Pull every line with the word "auxiliary" out of the entries below.

───── SOURCE DATA ─────

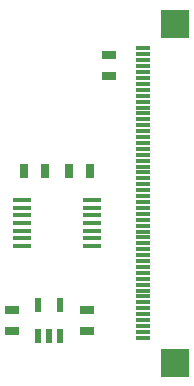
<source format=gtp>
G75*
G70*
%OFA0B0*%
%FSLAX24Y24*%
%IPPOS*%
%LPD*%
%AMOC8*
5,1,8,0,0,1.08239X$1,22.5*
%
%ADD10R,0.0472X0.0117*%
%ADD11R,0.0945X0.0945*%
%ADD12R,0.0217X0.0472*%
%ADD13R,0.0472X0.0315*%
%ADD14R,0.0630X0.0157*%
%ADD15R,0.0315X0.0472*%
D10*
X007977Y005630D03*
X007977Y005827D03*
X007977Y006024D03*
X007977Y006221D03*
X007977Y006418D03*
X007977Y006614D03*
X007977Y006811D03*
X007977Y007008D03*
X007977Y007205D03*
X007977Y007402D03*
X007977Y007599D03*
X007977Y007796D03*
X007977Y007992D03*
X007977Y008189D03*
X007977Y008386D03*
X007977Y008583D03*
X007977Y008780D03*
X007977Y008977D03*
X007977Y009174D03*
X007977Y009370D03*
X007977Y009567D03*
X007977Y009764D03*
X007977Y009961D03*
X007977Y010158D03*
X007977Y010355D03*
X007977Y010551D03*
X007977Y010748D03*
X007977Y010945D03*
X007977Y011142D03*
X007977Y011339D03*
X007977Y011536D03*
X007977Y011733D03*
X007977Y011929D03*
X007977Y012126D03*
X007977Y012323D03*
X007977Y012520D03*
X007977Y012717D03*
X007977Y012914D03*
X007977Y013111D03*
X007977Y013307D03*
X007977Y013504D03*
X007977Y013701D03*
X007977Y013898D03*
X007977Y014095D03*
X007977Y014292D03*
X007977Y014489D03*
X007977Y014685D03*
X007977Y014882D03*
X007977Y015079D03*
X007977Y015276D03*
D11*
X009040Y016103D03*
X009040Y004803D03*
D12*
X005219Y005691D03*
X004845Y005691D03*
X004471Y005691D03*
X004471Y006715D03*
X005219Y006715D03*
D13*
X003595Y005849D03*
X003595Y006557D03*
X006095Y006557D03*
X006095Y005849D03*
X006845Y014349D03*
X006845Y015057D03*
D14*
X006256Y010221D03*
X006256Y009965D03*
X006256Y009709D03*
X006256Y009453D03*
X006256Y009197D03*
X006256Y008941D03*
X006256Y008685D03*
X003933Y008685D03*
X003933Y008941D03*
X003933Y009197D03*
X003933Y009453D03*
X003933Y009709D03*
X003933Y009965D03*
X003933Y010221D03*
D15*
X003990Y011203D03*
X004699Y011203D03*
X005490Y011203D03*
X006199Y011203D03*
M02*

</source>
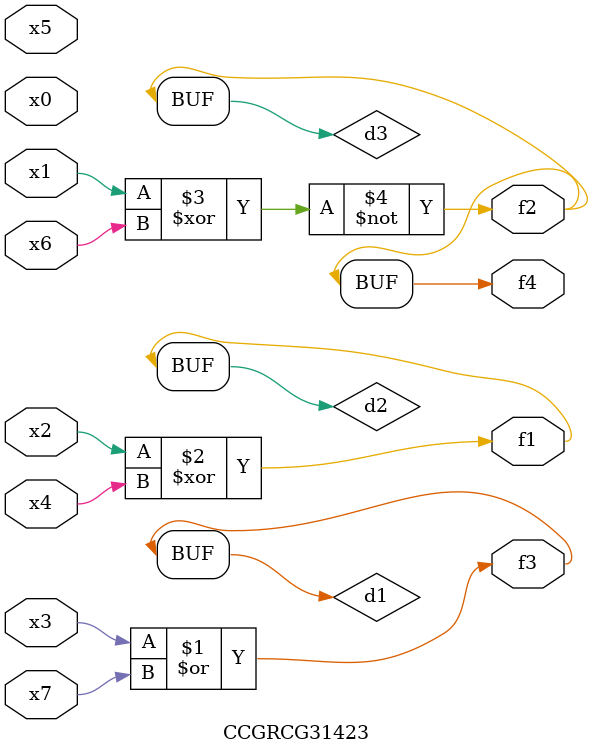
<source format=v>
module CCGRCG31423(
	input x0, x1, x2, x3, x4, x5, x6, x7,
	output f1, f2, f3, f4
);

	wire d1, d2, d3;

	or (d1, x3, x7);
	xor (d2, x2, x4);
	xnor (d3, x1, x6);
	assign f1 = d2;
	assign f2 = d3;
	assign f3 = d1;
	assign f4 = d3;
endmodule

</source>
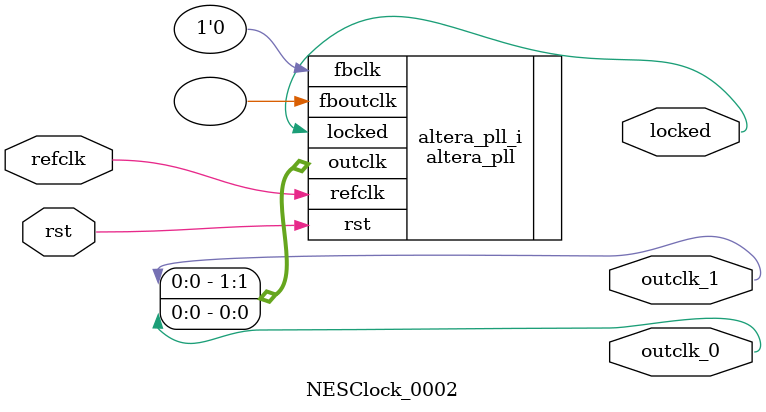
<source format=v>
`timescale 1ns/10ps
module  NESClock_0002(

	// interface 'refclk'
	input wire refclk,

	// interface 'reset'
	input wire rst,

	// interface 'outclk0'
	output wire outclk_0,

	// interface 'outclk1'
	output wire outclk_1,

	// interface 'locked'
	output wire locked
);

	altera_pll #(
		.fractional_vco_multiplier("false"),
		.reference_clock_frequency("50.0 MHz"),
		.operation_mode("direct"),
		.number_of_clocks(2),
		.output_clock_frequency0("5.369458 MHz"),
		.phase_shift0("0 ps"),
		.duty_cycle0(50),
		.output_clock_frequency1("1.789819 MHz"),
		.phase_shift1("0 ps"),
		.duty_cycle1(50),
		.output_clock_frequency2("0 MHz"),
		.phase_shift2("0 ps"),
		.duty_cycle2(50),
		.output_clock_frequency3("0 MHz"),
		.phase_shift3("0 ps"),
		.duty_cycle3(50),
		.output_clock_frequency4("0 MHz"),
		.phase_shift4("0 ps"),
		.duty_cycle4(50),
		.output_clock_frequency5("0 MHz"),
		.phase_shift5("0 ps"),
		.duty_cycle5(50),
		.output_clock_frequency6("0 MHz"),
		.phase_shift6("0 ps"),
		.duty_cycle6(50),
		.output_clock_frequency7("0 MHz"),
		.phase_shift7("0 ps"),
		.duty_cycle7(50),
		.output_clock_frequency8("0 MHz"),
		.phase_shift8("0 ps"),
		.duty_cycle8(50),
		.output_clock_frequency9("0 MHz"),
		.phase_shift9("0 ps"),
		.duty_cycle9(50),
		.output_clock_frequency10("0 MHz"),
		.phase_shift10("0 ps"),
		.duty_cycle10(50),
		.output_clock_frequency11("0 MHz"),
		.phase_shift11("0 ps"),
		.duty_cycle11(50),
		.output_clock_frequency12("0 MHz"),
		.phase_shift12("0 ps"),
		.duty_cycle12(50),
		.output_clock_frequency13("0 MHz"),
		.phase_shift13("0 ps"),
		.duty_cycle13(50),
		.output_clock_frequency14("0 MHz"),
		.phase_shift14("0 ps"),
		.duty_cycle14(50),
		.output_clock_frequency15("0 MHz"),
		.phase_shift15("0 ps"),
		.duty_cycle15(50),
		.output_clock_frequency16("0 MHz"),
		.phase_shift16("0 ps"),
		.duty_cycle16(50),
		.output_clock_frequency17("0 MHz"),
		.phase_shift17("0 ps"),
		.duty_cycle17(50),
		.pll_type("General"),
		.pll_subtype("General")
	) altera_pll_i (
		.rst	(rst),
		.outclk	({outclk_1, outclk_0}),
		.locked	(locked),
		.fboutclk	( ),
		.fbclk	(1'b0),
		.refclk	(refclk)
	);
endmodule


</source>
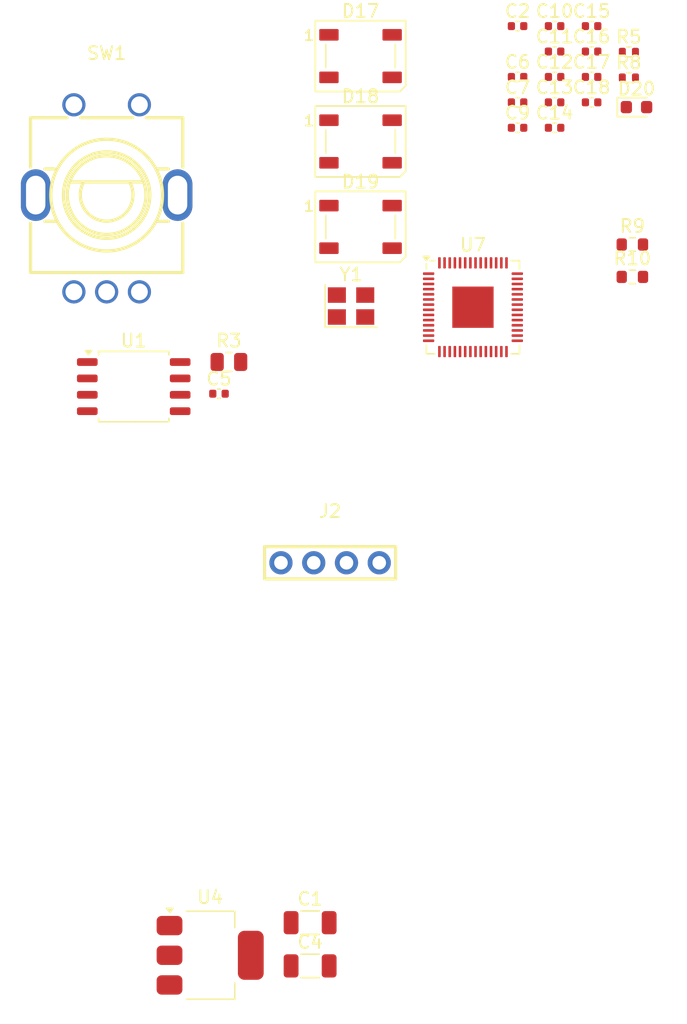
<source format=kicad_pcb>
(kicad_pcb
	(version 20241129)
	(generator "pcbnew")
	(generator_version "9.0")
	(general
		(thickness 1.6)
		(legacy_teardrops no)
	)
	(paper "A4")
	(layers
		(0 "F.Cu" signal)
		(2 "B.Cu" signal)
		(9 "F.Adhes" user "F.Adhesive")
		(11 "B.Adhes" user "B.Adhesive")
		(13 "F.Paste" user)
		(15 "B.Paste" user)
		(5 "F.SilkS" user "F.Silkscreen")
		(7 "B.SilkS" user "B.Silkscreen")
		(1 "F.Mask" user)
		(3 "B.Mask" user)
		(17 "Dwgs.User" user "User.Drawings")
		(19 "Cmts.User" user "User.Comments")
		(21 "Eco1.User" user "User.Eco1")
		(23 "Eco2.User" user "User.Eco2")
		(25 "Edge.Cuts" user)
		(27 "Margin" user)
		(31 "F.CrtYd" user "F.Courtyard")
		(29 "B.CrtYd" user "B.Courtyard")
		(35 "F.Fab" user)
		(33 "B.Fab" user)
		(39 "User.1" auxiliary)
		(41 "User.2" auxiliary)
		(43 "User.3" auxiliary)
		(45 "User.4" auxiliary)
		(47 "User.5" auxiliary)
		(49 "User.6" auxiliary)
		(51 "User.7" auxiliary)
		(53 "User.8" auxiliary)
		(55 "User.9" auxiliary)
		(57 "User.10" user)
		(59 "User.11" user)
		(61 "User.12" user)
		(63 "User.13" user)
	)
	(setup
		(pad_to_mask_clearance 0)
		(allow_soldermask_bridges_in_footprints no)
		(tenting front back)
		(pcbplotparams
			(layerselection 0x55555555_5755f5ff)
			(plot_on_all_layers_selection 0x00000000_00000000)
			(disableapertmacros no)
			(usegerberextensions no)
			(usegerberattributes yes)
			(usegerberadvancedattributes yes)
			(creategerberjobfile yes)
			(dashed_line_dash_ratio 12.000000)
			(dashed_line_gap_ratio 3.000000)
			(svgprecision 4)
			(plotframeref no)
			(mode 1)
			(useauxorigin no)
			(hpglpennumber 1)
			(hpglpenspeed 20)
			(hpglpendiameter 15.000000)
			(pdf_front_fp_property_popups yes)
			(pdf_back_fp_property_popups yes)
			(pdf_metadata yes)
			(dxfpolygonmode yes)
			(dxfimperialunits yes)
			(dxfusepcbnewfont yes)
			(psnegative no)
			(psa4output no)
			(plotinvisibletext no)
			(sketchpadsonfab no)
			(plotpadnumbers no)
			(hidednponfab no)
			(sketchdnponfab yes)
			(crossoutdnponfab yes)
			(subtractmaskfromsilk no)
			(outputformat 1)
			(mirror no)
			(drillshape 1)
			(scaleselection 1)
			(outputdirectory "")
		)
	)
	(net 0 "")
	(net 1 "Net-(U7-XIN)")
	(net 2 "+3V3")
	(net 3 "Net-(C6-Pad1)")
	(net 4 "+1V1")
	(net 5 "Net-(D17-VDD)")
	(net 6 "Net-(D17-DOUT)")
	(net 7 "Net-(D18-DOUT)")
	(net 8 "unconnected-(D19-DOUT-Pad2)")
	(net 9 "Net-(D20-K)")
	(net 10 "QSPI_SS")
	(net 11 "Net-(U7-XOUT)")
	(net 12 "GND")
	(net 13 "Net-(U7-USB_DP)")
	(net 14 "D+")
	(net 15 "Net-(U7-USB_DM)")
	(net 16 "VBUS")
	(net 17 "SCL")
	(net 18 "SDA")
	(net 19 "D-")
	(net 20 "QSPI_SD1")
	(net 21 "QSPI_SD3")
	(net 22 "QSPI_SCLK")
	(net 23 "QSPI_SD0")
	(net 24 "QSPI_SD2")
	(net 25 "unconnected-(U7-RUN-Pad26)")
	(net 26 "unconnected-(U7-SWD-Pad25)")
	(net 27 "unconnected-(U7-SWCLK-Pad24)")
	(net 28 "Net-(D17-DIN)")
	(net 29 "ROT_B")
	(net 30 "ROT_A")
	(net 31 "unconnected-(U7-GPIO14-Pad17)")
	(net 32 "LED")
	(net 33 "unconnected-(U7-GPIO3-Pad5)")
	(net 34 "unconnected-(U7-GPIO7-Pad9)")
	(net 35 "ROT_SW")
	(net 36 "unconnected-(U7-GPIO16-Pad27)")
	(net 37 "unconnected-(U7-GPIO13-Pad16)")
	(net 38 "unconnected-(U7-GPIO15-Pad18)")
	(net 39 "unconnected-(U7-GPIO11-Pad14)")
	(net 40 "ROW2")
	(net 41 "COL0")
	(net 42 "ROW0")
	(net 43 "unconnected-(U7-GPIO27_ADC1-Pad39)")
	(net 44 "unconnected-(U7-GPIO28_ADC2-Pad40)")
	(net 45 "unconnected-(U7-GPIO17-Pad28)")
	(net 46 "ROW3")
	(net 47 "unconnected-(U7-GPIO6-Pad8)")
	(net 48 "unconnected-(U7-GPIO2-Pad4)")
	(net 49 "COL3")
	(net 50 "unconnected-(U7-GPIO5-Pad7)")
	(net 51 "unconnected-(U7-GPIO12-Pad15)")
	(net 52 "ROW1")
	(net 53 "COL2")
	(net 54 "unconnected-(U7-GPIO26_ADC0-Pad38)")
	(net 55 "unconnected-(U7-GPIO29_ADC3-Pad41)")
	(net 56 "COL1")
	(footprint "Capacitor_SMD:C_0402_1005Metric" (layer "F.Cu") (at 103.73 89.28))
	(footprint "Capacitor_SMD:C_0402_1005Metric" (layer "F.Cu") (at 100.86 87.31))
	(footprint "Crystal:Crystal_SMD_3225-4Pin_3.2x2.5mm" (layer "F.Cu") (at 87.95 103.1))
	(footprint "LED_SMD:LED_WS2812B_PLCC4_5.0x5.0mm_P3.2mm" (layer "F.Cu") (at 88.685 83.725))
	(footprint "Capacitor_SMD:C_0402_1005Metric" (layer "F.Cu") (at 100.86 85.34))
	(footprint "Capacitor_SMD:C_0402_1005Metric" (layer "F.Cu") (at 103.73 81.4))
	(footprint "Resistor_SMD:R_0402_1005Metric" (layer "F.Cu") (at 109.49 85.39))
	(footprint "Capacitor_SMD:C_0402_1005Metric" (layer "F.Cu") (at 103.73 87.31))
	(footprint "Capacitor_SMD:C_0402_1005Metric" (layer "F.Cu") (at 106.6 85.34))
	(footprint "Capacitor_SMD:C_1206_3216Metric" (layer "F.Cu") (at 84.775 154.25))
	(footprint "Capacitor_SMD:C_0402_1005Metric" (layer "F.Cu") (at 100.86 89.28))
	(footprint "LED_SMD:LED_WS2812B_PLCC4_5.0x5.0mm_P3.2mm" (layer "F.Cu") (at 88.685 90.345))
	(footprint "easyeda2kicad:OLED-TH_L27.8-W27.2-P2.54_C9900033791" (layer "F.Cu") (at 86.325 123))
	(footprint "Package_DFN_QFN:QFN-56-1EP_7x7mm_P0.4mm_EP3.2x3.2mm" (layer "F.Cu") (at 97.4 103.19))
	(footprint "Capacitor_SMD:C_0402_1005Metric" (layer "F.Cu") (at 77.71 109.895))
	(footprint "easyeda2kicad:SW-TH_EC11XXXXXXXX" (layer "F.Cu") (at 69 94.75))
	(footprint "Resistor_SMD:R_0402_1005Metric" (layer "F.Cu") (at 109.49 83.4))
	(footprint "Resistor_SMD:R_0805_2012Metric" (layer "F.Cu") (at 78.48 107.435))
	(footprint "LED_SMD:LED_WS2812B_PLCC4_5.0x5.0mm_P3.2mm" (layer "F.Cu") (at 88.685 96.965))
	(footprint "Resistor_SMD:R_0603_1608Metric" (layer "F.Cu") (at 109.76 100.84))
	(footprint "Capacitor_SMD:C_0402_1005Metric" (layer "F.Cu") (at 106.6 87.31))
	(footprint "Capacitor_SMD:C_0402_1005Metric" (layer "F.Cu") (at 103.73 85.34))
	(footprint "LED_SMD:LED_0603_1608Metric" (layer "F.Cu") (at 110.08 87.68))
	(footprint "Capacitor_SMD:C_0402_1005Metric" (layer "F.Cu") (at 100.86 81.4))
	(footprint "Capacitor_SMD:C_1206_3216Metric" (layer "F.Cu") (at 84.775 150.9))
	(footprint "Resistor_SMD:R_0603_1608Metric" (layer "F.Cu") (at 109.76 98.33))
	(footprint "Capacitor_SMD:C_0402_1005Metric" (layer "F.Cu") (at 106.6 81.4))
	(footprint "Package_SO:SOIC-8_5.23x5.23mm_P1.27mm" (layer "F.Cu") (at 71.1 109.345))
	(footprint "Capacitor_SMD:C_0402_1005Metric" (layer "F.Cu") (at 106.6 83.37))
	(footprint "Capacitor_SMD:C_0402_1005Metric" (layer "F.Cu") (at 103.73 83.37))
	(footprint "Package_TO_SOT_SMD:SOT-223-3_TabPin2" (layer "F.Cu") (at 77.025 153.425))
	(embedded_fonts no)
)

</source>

─────

EXERCISE RESPONSE
		(39 "User.1" auxiliary)
		(41 "User.2" auxiliary)
		(43 "User.3" auxiliary)
		(45 "User.4" auxiliary)
		(47 "User.5" auxiliary)
		(49 "User.6" auxiliary)
		(51 "User.7" auxiliary)
		(53 "User.8" auxiliary)
		(55 "User.9" auxiliary)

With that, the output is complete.